Their denunciations, in turn, have reminded Islamist leaders of the Algerian military coup staged in the early 1990s to abort elections after Islamists won, and Morsi’s political allies have repeatedly accused their secular opponents of seeking to undermine democracy in order to thwart the will of the Islamist majority.

Against the backdrop of the mounting distrust, Morsi’s advisers say he has tried to offer a series of compromises. He has sought to redefine his initial decree so it fits within judicial precedents instead of stepping over the courts. He has said that the decree would be canceled after the referendum next weekend, even if the constitution is rejected.
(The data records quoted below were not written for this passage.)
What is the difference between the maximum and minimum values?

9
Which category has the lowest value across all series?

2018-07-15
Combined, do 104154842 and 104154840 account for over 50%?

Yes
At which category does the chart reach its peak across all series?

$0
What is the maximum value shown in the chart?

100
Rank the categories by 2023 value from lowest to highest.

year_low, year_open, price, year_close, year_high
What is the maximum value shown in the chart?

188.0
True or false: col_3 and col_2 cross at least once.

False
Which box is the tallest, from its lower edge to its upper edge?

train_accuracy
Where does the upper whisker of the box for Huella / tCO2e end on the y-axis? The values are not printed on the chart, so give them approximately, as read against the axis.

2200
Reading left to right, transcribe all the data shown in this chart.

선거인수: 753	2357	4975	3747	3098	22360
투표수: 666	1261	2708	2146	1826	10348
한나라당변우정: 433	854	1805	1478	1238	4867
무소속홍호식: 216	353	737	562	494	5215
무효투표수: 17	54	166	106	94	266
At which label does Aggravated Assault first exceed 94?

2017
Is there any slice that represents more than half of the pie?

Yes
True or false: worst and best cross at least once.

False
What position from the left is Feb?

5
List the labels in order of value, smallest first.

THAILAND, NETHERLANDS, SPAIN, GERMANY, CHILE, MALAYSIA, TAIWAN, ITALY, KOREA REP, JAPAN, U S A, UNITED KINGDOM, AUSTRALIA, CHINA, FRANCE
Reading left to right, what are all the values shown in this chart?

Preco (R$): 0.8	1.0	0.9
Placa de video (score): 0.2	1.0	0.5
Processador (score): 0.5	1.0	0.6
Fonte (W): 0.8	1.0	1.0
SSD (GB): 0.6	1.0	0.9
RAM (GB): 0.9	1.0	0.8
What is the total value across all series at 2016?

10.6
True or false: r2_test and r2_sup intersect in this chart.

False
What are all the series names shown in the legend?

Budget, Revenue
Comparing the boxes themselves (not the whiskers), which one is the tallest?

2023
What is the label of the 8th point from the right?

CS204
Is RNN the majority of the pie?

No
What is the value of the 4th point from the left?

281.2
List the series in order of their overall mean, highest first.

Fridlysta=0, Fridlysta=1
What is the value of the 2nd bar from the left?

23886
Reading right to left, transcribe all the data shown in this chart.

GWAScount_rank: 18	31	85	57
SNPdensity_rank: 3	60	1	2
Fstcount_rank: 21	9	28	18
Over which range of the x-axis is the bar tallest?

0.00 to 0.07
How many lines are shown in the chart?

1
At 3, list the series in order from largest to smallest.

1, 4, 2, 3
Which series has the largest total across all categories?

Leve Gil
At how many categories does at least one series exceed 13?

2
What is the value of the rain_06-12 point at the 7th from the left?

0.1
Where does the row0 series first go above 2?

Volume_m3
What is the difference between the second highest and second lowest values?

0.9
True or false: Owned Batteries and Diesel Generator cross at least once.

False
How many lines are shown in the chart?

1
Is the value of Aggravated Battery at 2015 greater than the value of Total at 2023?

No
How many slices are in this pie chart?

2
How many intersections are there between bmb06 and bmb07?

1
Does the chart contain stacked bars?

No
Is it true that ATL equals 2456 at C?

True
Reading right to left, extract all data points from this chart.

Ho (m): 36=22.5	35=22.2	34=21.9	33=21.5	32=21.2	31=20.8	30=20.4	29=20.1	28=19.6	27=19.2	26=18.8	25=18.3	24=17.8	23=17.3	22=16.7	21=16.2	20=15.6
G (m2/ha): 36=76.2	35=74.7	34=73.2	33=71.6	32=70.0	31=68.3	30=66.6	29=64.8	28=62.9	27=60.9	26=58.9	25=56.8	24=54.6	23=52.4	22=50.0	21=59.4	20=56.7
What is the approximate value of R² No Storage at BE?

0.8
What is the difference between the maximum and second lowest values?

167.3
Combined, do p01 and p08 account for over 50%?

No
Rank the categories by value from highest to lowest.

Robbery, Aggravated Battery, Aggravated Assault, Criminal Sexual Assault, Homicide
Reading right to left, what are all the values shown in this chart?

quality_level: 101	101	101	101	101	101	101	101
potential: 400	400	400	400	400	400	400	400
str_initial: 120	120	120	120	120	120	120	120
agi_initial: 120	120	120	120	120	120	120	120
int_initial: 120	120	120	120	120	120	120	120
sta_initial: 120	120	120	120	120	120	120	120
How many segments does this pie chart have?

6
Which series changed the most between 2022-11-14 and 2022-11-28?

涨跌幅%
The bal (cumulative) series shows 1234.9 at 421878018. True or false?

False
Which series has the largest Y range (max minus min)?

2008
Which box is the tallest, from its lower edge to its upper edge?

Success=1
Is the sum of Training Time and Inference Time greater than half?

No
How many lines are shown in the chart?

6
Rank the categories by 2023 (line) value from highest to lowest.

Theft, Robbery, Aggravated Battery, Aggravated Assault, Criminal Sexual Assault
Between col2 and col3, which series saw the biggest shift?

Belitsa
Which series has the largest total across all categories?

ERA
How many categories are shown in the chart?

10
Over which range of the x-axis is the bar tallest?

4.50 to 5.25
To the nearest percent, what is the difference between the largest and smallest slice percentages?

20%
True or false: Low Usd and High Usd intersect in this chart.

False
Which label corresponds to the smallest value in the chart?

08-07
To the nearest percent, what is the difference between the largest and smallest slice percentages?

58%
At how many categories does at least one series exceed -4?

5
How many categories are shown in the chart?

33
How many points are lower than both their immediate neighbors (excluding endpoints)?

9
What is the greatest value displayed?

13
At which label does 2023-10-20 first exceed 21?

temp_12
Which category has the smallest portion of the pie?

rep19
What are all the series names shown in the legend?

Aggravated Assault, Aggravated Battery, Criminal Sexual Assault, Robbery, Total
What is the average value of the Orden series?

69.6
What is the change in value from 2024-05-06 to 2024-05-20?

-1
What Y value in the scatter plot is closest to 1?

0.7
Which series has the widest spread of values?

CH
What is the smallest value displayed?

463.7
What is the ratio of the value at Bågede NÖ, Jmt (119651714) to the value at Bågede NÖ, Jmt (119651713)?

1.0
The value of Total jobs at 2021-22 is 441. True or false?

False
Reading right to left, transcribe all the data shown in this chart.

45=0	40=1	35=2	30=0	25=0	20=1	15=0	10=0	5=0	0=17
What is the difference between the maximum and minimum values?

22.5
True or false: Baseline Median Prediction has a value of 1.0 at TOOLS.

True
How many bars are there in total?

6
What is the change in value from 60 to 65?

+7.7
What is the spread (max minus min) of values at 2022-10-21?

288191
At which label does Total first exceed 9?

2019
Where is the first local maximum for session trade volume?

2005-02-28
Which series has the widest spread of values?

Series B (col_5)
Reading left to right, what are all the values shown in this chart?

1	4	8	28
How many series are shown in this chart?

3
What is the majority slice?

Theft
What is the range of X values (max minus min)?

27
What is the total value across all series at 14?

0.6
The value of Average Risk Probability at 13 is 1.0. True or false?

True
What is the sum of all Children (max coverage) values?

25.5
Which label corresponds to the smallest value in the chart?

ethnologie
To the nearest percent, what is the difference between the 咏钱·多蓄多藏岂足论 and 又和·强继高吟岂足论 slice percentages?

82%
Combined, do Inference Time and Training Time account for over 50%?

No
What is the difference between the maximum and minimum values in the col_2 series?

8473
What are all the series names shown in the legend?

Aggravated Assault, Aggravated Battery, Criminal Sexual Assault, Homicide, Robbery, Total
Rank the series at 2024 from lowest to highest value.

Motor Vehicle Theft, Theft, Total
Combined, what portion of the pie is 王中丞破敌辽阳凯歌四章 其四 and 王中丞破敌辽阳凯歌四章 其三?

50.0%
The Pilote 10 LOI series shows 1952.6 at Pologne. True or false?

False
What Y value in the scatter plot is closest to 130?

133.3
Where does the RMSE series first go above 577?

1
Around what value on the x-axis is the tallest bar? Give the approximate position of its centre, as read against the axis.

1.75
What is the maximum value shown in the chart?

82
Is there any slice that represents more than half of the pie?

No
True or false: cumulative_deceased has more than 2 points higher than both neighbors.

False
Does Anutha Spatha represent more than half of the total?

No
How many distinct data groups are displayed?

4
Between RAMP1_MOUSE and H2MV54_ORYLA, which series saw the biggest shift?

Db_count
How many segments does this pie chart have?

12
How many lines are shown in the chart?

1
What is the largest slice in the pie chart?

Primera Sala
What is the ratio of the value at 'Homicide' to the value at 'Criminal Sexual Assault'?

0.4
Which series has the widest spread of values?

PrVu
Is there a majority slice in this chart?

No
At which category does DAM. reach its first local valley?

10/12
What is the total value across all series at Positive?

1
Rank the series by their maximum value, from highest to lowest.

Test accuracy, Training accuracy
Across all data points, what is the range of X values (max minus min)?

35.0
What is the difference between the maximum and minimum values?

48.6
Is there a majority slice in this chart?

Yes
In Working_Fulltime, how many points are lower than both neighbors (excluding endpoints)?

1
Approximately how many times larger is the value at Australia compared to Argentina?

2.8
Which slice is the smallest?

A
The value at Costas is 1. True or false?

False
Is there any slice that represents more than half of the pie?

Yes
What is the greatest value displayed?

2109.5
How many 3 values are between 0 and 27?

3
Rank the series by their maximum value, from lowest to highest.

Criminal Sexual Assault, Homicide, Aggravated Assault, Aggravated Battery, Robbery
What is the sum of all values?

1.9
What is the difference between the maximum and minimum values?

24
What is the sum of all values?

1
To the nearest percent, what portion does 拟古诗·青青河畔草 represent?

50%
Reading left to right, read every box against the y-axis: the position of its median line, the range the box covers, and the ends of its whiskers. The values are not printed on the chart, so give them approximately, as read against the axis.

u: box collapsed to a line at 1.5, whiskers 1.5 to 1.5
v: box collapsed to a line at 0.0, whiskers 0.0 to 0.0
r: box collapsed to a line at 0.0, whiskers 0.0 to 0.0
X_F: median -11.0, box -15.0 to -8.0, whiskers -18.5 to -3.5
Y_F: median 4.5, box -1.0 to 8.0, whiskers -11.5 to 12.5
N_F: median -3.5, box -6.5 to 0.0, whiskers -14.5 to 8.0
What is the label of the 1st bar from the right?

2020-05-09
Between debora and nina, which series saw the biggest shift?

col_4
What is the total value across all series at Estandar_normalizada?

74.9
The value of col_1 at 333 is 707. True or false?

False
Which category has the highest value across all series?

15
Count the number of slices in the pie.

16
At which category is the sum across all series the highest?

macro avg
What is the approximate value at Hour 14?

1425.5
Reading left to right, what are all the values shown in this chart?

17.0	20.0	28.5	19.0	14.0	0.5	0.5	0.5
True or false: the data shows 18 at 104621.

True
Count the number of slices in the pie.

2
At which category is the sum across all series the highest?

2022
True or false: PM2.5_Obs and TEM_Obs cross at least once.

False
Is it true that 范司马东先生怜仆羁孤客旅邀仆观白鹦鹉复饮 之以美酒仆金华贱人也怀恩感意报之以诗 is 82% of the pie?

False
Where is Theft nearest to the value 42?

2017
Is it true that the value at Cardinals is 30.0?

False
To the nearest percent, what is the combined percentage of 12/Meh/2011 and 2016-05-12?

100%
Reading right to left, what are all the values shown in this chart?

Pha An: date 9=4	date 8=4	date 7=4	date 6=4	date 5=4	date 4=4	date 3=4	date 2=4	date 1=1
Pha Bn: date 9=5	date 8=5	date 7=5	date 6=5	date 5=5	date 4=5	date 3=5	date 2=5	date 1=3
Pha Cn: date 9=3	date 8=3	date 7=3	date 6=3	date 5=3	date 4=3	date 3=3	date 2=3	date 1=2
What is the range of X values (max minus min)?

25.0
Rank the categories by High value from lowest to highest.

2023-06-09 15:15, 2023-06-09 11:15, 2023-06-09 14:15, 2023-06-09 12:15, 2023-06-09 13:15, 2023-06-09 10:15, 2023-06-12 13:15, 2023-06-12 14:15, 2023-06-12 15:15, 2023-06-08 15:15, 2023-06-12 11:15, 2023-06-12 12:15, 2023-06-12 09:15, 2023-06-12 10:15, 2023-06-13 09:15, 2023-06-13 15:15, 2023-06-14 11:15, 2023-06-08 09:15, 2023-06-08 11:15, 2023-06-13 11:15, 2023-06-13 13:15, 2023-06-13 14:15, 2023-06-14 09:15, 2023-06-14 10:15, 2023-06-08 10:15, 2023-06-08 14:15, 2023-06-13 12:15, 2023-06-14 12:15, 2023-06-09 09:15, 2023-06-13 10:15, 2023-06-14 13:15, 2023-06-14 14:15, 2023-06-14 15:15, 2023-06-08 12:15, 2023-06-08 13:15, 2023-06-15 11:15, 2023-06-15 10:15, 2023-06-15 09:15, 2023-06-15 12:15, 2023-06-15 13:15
And on Friday night, government officials opened the door to a delay in the referendum so that the constituent assembly can make further amendments, if secular opponents would agree to the terms.

But Morsi’s Islamist allies say that they have also lost hope that any concession would satisfy the secular opposition and are convinced the opposition’s true goal is to bring down the president — the main chant of the protesters who have surrounded the presidential palace for the last four nights. Morsi’s secular opponents say they do not trust the president or the Brotherhood to deal in good faith. They are insisting that he agree to revamp the constitutional drafting process before they sit down for any talks.

In a speech two days ago, Morsi had invited secular opposition leaders to meet with him Saturday to try to work out a compromise. But the principal leaders declined the invitation. Without them, he met with a group again dominated by fellow Islamists, including some less-conservative Islamists outside the Brotherhood’s party, according to a list reported on state media. Only one secular politician, the former presidential candidate Ayman Nour, attended.

The continuing unrest in the streets and attacks on Brotherhood offices had begun to raise the possibility that violence might mar next Saturday’s scheduled vote on the referendum. While a deployment of the military could allay those concerns, it might also lead to new questions about the legitimacy of the process if the charter is indeed approved, complicating longer-term hopes of restoring civility and trust.